Stored data entries:
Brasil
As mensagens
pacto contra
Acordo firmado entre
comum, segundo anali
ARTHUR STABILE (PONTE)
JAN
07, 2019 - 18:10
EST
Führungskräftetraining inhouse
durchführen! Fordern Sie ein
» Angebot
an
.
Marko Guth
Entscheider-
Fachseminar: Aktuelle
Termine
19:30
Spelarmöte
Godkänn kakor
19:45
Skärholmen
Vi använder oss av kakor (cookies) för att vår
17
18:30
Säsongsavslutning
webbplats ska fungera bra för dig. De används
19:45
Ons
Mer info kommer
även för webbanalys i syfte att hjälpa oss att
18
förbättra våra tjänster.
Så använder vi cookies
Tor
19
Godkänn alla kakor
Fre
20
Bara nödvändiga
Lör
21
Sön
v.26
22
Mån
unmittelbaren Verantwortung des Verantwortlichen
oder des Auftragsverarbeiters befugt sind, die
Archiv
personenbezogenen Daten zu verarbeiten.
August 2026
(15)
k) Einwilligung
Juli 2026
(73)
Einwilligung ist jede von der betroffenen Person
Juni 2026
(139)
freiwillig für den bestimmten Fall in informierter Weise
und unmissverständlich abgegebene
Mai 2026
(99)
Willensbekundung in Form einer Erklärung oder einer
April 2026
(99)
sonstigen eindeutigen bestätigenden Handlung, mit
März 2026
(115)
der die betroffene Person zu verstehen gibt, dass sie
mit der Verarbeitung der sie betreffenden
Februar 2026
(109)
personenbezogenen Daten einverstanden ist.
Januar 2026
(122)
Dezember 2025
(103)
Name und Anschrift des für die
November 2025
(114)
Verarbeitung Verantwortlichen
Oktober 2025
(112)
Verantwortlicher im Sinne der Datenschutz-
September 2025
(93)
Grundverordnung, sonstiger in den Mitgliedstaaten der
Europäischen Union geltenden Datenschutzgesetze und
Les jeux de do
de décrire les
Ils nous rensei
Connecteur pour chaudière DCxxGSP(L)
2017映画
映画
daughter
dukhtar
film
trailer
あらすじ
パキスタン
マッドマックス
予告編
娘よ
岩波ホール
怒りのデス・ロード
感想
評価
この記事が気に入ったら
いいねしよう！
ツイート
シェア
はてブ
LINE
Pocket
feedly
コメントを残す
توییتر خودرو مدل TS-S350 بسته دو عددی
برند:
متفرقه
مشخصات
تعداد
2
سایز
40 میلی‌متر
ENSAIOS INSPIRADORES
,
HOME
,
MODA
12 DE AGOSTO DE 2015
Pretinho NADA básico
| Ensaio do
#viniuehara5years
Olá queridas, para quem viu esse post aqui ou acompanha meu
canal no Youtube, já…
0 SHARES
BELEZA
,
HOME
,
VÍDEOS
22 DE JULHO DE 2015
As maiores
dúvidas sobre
* * *
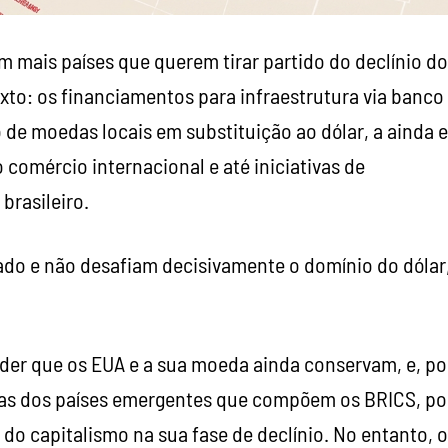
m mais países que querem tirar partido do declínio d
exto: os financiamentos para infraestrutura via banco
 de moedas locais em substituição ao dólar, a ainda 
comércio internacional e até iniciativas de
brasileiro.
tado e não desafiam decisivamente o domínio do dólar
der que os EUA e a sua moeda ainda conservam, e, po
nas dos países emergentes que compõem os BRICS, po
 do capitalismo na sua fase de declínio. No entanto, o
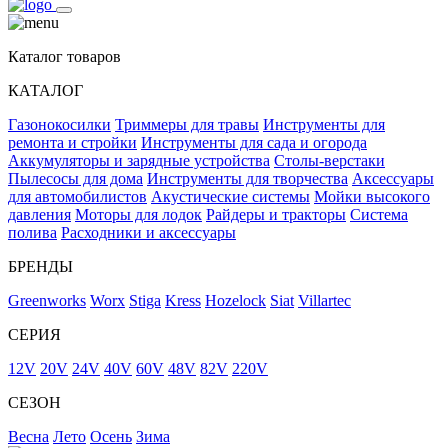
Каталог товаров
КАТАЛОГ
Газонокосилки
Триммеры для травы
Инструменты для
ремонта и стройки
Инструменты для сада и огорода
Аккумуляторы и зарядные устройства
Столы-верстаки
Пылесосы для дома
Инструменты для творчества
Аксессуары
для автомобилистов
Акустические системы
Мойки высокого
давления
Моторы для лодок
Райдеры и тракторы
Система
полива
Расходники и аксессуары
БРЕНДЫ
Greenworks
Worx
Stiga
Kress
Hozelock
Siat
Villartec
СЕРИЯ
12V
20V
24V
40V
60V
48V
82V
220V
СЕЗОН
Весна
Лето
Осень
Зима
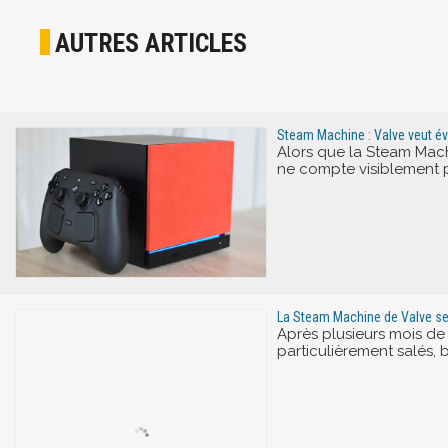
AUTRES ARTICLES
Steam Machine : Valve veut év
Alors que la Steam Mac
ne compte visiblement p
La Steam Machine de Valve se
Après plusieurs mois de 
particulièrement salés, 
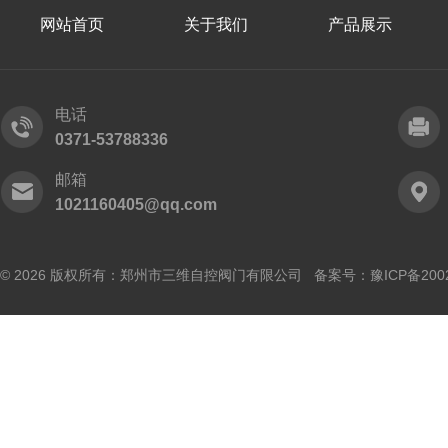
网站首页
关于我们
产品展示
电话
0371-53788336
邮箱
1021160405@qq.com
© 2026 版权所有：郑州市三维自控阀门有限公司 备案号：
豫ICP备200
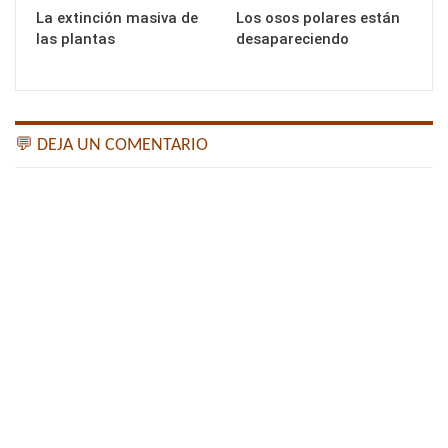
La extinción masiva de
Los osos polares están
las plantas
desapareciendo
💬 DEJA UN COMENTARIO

*Directions*:
If a line contains the word "Verantwortlichen", it counts; say how many such lines the records hold, and give only that number.

*Response for this exercise*:
2